Based on the foundation of the Ted and Karyn Hume Center for National Security and Technology, Virginia Tech launched the Virginia Tech National Security Institute in September 2021. With a presence in Blacksburg and the Washington, D.C., metro area, the institute aspires to be the nation's preeminent academic organization at the nexus of interdisciplinary research, technology, policy, and talent development, the national security institute will advance national security in pursuit of a secure America.
Building on the foundation of Virginia Tech and VTNSI’s interdisciplinary mission, the Senior Research Associate, Operations Research & Data Analytics is technical research leader, responsible for executing and integrating data analyses and applied research that cuts across technical areas and mission domains relevant to national security stakeholders.
The role is designed for a candidate who can span “data science” and “operations research” disciplines: structuring messy, multi-sourced information into analysis-ready data; applying rigorous quantitative methods (e.g., statistical modeling, optimization, simulation, scenario analysis); and delivering sponsor-trusted decision support artifacts (briefings, dashboards, repeatable analytic workflows).

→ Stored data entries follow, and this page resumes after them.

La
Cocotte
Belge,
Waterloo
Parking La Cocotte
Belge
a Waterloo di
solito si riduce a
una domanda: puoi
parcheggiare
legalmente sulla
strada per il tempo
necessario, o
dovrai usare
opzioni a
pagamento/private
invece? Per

The position emphasizes cross-domain integration, analytic integrity, and stakeholder communication – ensuring that analytic outputs are not only technically sound, but also usable and traceable in real-world decision environments.
The Operations & Data Analyst position is well-suited for individuals with strong technical and cross-domain backgrounds who excel at translating mission needs into high-impact sponsored research efforts, and are looking for opportunities to grow enduring national security partnerships at a leading national security institute.

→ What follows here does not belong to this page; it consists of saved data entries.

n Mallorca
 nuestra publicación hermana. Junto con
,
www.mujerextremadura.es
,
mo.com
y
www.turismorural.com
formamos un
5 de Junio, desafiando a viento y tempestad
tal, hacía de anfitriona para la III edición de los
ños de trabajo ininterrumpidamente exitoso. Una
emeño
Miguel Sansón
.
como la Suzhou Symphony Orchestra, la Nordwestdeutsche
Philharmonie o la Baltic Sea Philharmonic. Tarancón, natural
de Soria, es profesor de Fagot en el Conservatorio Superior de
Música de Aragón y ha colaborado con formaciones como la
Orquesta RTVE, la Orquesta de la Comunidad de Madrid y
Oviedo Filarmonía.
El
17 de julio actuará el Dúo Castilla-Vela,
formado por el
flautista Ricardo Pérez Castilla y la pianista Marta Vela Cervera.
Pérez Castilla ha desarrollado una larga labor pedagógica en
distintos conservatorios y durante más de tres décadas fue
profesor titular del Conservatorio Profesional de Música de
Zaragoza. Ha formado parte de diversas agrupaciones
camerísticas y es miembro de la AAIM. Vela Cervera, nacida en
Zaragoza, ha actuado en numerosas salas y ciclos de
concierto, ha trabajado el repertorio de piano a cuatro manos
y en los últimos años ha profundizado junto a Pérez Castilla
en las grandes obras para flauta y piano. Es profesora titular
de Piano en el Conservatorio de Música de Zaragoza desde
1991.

Responsibilities: The following are the specific responsibilities for this position:
1) Integrate data analyses and applied research by translating sponsor questions into analytic problem statements with clear objectives, constraints, assumptions, and success measures; developing and validating quantitative analyses using operations research and data science methods; and producing defensible tradeoff narratives and recommendations.
2) Build and evolve mission-aligned data and knowledge structures by collecting, curating, and structuring multi-source artifacts into analysis-ready datasets; developing data models/metadata/tagging approaches to enable reuse and cross-study synthesis; and supporting creation of “searchable, decision-relevant” analytic environments (e.g., curated repositories, repeatable pipelines, interactive analytic workspaces) that reduce reinvention and enable cumulative learning.

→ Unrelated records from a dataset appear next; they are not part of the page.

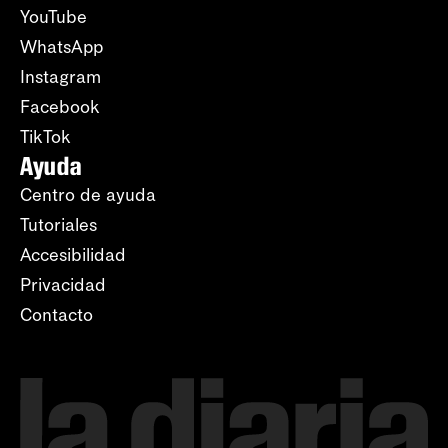
YouTube
WhatsApp
Instagram
Facebook
TikTok
Ayuda
Centro de ayuda
Tutoriales
Accesibilidad
Privacidad
Contacto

3) Apply mixed-method quantitative techniques by applying toolkits that may include optimization, simulation, mathematical modeling, forecasting, statistical inference, and ML/NLP – paired with verification/validation practices, sensitivity analysis, and transparent uncertainty communication to maintain sponsor trust.
4) Develop stakeholder-ready decision products by designing and delivering dashboards, visuals, and briefing narratives that translate complex analyses into actionable insight, and will communicate limitations, assumptions, and key drivers with clarity appropriate to decision-maker needs.